Particle acceleration in shearing flows: the self-generation of turbulent spine-sheath structures in relativistic magnetohydrodynamic jet simulations

X-ray observations of kiloparsec-scale extragalactic jets favour a synchrotron origin. The short cooling times of the emitting electrons require a distributed acceleration of electrons up to sub-PeV energies. In a previous paper, we found that this can be self-consistently explained by a shear acceleration model, where particles are accelerated to produce power-law spectra, with the spectral index being determined mainly by the velocity profile and turbulence spectrum. In this paper, we perform 3D relativistic magnetohydrodynamic simulations to investigate the formation of a spine-sheath structure and the development of turbulence for a relativistic jet propagating into a static cocoon.

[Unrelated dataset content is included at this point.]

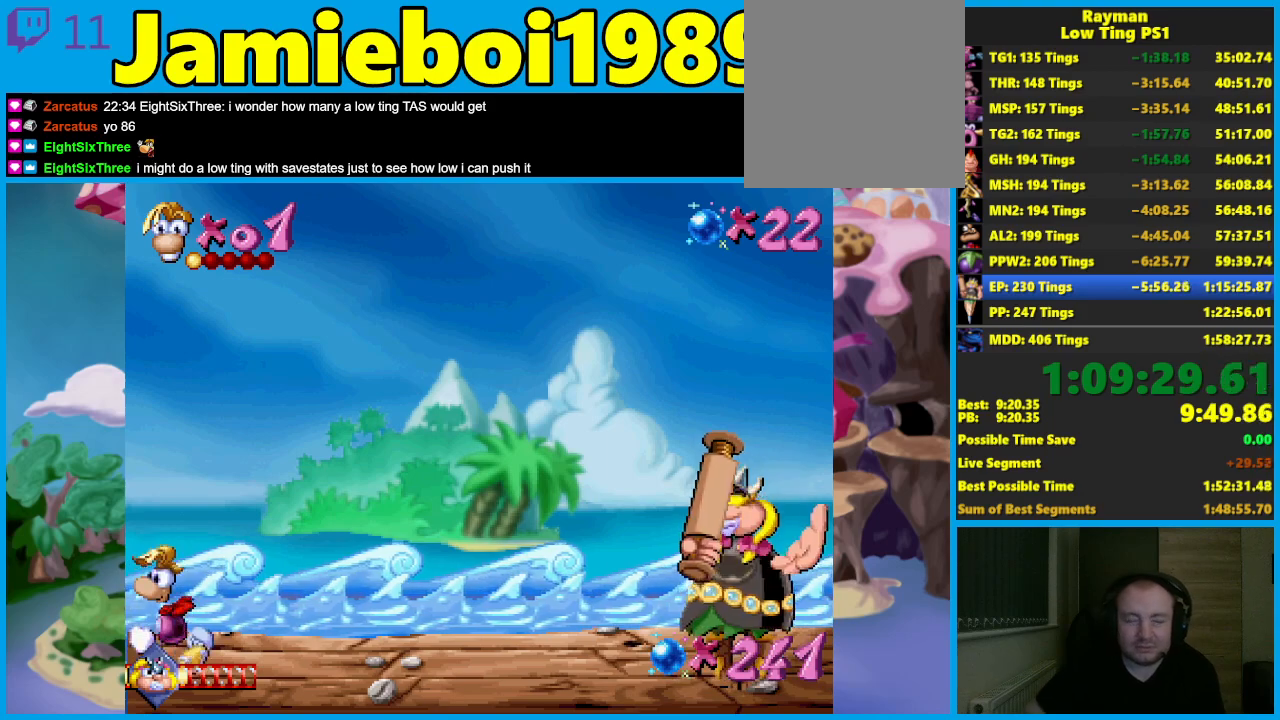
{"buttons": [], "left_stick": "left", "button_events": []}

We explore different spine velocities and magnetic field profiles, with values being chosen to match typical Fanaroff–Riley type I/II jets. We find that in all cases a sheath is generated on the interface of the spine and the cocoon mainly as a result of the Kelvin–Helmholtz instability. The large-scale velocity profile in the sheath is close to linear. Turbulence develops in both the spine and the sheath, with a turbulent velocity spectrum consistent with Kolmogorov scaling. The implications for shear particle acceleration are explored, with a focus on the particle spectral index.